|
|
|
|
|
by larsberg
5228 days ago
|
|
In systems research, it seems to mean something slightly more specific: how do you architect systems that can cope with crazy amounts of generated data? Being in the middle of academic job talk season, we hear people talking about a petabyte of total data and issues with generating and dealing with terabytes of data per day. Some of the problems:
- It can take you longer to transfer off the data than your data acquisition source will allow you to store it there for.
- Even if you could transfer the data off, now you have the problem of storing it on your site and distributing it intelligently among processing nodes.
- Even if you could solve both of those, the projected power costs assocated with that scale of data are infeasible. Most of the talks I see and papers I've come across seem to be focused on better scheduling and more experiment/gather-side filtering based on what you are planning to do with the data. But take this with a grain of salt, as I'm a compilers guy, so I just see the systems stuff secondhand and only know enough to talk about the languages-related issues with people who work in this space for real. |
|
Processing these problems requires a different mindset, and we are reaching a point now where business and web data flows are reaching the point that these sensor applications have been at for decades: they need real-time processing, with a concept of perishable data and a deadline for processing that data into some intermediate or final product that can be stored for later use.
Your second point is still very much a concern with this paradigm, though. The applications I speak of usually have some degree of natural parallelism in the sensor hardware, typically tied to the number of A/D channels coming off the sensor. Despite that, there are still unsolved[1] computational mapping issues with respect to breaking these processing tasks up beyond their natural boundaries.
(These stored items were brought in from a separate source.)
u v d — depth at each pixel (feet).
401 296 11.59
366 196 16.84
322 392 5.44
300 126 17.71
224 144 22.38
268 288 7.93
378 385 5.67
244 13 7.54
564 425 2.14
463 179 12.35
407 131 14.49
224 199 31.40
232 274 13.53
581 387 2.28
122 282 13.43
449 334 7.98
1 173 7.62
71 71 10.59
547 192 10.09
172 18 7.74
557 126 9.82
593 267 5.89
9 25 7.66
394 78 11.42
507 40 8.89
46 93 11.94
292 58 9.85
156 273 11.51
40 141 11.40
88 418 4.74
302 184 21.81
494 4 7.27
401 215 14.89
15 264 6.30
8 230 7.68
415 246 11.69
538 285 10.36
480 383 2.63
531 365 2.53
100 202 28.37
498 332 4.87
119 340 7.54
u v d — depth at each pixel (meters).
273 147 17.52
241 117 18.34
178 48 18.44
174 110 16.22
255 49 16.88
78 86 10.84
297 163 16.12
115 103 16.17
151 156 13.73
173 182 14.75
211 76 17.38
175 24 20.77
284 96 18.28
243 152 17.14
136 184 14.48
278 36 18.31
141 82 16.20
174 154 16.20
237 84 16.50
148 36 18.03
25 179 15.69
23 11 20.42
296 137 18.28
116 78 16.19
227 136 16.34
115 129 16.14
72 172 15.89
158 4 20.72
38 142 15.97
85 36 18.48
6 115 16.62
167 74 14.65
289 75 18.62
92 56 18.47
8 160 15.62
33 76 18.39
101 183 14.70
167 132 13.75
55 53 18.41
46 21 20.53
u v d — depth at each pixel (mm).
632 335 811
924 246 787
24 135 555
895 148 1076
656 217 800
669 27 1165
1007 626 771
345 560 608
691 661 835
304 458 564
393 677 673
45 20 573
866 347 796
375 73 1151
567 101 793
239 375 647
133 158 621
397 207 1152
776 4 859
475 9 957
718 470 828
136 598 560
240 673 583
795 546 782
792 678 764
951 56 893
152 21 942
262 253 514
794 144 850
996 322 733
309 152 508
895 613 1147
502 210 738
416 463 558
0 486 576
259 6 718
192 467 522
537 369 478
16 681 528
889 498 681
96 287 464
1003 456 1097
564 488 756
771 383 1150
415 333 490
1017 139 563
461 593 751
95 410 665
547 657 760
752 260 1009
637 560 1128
These sensors, and many of the emerging analytics applications, are not processing sets of independent jobs the way the MapReduce paradigm envisioned them. The parallel threads need information from each other to generate their output products, which complicates the division of labor and the execution control.
From what I have seen thus far, few big data platforms address the real-time or near-real-time use cases. The applications I work on currently use MPI grids on a cluster for parallel processing, which to me is the original big data platform. Not saying its the best way to do it, but nothing I've seen with the label "big data" can replace it.
[1] Unsolved in the sense that there is no one right answer or set of answers. There are certainly application-specific ways to "make it work".